Cell-Free ISAC MIMO Systems: Joint Sensing and Communication Beamforming

TL;DR

This paper introduces a joint sensing and communication beamforming strategy for cell-free ISAC MIMO systems, optimizing performance and demonstrating significant gains over traditional methods.

Contribution

It develops a novel joint beamforming design based on max-min fairness, improving sensing and communication performance simultaneously.

Findings

JSC beamforming achieves near-optimal communication SINR.

Proposed method outperforms regularized zero-forcing beamforming.

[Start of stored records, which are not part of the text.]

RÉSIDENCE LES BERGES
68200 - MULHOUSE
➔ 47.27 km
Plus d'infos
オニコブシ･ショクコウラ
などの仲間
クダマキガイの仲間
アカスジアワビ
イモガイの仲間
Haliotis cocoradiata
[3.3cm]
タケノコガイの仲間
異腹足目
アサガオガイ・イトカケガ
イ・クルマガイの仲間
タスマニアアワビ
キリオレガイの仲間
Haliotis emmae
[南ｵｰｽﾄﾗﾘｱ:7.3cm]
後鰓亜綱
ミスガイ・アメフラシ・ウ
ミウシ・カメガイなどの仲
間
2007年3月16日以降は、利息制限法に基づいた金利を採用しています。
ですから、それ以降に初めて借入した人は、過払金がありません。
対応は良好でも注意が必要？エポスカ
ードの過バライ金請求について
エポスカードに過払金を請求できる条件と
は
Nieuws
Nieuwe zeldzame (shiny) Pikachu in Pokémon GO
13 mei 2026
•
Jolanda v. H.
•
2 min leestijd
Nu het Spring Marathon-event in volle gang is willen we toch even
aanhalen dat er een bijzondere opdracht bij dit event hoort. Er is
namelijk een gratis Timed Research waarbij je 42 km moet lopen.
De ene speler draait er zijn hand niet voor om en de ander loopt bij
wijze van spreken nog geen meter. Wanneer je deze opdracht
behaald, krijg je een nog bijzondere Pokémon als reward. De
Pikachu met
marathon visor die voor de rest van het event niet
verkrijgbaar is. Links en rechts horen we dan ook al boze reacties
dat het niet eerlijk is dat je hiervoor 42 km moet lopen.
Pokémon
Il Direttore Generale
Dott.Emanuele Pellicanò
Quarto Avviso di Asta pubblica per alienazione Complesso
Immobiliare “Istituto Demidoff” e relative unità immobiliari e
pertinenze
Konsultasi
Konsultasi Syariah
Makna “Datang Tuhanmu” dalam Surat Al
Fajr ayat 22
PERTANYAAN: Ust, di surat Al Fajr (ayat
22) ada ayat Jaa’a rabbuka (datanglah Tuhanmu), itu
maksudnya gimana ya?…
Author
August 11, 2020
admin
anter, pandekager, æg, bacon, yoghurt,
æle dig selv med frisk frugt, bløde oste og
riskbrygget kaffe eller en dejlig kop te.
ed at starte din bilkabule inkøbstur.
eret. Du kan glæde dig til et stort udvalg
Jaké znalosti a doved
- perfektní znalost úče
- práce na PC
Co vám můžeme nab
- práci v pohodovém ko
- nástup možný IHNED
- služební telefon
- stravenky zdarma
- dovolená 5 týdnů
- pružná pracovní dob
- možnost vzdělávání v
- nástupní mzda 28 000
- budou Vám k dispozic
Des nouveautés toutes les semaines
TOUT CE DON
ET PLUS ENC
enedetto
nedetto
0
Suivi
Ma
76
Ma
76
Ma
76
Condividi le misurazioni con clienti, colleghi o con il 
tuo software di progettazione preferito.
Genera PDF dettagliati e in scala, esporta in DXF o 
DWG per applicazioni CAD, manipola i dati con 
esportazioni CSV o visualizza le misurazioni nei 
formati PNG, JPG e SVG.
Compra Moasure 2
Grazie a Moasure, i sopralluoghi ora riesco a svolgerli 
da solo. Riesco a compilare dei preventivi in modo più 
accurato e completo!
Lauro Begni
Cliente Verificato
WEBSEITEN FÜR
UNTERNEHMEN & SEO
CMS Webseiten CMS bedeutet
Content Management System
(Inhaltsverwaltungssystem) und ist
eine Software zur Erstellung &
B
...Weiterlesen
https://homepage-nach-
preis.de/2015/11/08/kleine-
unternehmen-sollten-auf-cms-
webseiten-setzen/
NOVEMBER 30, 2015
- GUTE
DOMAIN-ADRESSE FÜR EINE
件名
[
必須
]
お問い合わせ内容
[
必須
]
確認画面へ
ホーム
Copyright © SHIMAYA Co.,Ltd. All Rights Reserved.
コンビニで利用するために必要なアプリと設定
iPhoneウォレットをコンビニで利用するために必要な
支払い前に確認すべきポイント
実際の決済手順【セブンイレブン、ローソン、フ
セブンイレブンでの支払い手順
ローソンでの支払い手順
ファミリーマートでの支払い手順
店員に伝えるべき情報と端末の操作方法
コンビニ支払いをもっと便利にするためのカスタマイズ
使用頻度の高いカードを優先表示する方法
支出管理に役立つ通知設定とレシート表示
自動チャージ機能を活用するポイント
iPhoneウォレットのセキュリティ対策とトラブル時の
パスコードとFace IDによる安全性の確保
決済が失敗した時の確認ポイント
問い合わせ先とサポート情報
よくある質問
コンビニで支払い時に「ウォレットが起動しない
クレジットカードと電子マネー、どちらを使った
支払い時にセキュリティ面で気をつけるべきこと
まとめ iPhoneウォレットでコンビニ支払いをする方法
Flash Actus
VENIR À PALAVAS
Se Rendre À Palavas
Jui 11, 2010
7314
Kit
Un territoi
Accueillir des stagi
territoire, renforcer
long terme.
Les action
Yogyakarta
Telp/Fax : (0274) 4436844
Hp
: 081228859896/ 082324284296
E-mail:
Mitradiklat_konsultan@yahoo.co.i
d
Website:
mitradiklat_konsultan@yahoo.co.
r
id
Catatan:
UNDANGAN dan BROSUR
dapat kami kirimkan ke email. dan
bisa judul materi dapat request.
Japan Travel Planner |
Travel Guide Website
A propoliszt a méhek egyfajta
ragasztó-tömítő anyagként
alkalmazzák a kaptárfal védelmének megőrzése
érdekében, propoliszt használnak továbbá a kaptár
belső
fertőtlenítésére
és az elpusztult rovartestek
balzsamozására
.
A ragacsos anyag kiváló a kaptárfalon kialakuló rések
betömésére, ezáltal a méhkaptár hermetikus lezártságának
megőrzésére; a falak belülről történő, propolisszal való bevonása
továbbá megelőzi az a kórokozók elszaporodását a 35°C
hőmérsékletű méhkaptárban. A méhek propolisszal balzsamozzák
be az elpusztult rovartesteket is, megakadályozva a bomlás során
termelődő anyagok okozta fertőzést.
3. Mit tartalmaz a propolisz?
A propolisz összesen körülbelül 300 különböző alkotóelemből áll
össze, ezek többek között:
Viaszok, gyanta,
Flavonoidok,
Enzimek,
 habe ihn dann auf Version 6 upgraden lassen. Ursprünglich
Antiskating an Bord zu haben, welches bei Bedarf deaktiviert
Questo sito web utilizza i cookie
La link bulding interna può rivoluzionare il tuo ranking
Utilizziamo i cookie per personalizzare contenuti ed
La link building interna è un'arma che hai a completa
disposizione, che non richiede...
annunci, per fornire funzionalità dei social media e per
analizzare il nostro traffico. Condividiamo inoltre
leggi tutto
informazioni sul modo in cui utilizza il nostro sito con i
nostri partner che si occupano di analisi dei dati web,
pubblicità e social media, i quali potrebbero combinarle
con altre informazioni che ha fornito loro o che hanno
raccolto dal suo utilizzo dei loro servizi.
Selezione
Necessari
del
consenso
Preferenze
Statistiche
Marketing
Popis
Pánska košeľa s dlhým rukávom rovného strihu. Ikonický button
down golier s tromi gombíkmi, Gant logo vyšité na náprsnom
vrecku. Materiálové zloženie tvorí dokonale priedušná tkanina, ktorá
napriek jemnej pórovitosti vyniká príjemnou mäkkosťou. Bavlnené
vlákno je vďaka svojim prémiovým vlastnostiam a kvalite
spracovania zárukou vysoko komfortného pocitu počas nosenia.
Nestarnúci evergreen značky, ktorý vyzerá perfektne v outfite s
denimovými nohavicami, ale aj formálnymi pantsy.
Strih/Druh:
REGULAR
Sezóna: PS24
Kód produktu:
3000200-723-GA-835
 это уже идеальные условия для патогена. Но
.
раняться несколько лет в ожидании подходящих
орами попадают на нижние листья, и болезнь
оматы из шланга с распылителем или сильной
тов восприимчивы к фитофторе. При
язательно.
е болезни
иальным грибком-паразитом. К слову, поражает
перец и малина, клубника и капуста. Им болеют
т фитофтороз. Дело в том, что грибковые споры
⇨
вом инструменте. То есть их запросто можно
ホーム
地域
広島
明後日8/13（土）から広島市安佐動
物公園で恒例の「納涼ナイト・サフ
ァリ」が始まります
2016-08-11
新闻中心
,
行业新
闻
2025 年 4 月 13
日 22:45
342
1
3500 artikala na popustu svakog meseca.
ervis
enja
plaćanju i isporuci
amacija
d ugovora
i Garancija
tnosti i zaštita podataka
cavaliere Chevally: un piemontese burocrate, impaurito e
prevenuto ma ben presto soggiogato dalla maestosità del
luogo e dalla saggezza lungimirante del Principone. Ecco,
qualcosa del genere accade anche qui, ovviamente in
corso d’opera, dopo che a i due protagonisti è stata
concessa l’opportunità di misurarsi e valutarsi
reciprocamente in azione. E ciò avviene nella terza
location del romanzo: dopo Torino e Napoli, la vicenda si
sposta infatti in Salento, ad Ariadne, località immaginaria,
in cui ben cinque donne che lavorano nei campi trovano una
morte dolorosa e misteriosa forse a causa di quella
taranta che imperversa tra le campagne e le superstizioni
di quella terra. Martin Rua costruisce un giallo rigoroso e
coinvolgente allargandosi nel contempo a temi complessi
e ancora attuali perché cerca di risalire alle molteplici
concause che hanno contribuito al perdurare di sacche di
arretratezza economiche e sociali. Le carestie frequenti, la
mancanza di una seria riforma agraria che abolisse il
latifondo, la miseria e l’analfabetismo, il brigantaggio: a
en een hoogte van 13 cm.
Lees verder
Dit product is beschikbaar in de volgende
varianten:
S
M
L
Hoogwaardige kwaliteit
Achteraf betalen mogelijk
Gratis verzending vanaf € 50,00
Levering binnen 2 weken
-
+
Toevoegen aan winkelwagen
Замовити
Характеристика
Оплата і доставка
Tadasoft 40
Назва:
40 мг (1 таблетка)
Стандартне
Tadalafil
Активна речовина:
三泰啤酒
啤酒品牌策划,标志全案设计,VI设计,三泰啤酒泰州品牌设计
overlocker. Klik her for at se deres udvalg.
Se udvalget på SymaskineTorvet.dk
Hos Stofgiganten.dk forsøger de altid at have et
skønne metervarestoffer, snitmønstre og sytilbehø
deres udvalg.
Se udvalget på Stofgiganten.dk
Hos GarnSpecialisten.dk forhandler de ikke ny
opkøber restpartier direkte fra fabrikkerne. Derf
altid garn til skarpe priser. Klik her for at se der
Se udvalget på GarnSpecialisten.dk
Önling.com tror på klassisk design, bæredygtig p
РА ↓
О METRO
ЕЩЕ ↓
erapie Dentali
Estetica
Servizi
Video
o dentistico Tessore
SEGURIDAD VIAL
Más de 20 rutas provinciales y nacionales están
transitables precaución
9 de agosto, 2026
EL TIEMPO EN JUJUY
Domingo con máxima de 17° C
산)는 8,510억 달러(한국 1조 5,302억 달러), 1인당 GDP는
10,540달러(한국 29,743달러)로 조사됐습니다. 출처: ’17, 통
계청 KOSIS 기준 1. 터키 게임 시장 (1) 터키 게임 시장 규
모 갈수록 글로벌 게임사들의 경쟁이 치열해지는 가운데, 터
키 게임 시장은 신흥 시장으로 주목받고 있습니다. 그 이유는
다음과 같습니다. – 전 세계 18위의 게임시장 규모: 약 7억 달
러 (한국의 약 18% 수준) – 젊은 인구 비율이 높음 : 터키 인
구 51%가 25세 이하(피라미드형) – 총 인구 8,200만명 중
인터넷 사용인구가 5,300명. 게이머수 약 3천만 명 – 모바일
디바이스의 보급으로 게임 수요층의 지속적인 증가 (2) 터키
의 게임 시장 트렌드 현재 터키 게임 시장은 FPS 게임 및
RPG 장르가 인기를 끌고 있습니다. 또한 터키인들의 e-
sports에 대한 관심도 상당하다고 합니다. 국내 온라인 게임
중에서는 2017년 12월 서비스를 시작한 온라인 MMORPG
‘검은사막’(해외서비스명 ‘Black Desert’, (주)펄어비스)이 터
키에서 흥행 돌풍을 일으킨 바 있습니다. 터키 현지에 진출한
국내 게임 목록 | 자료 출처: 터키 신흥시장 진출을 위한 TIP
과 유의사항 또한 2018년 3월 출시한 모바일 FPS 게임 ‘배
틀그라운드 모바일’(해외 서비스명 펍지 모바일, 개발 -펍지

Joint design balances sensing and communication objectives effectively.

Abstract

This paper considers a cell-free integrated sensing and communication (ISAC) MIMO system, where distributed MIMO access points (APs) jointly serve the communication users and sense the target. For this setup, we derive a sensing SNR for multi-static sensing where both joint communication and sensing signals transmitted by different APs are utilized. With this sensing objective, we develop two baseline approaches that separately design the sensing and communication beamforming vectors, namely communication-prioritized sensing beamforming and sensing-prioritized communication beamforming. Then, we consider the joint sensing and communication (JSC) beamforming design and derive the optimal structure of these beamforming vectors based on a max-min fairness formulation. In addition, considering any pre-determined JSC beam design, we devise a power allocation approach. The results show that the developed JSC beamforming is capable of achieving nearly the same communication signal-to-interference-plus-noise ratio (SINR) of the communication-prioritized sensing beamforming solution with almost the same sensing SNR of the sensing-prioritized communication beamforming approach. The proposed JSC beamforming optimization also provides a noticeable gain over the power allocation with regularized zero-forcing beamforming, yielding a promising strategy for cell-free ISAC MIMO systems.